• [Problem to solve] The expected result is the segment of the entries that begins with the line containing "7. Maka hasilnya" and ends with the last line, copied verbatim.

• [Available records]

——————

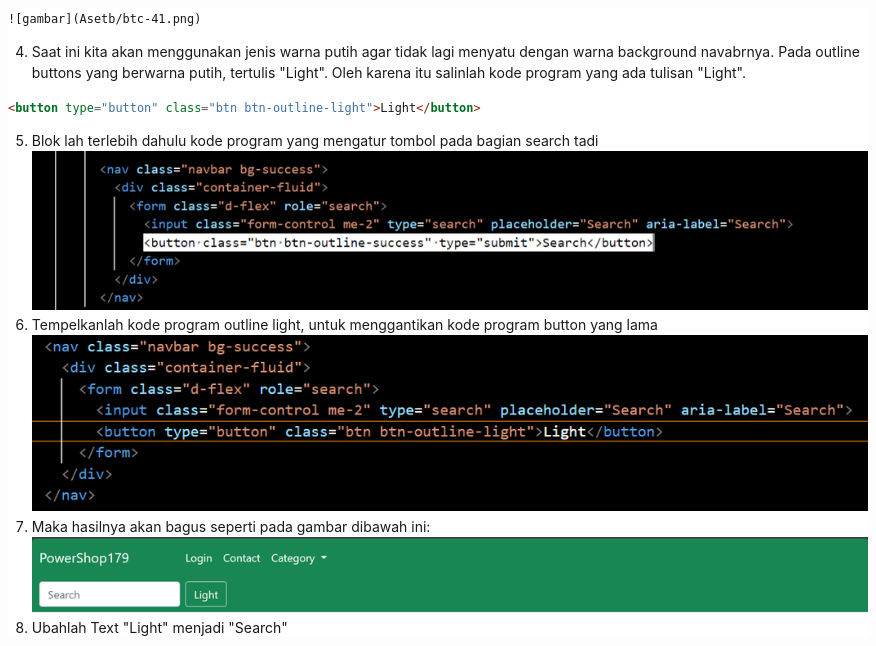 	![gambar](Asetb/btc-41.png)
4. Saat ini kita akan menggunakan jenis warna putih agar tidak lagi menyatu dengan warna background navabrnya. Pada outline buttons yang berwarna putih, tertulis "Light". Oleh karena itu salinlah kode program yang ada tulisan "Light".
```html
<button type="button" class="btn btn-outline-light">Light</button>
```
5. Blok lah terlebih dahulu kode program yang mengatur tombol pada bagian search tadi
	![gambar](Asetb/btc-42.png)
6. Tempelkanlah kode program outline light, untuk menggantikan kode program button yang lama
	![gambar](Asetb/btc-43.png)
7. Maka hasilnya akan bagus seperti pada gambar dibawah ini:
	![gambar](Asetb/btc-44.png)
8. Ubahlah Text "Light" menjadi "Search"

——————

• [Solution]
7. Maka hasilnya akan bagus seperti pada gambar dibawah ini:
	![gambar](Asetb/btc-44.png)
8. Ubahlah Text "Light" menjadi "Search"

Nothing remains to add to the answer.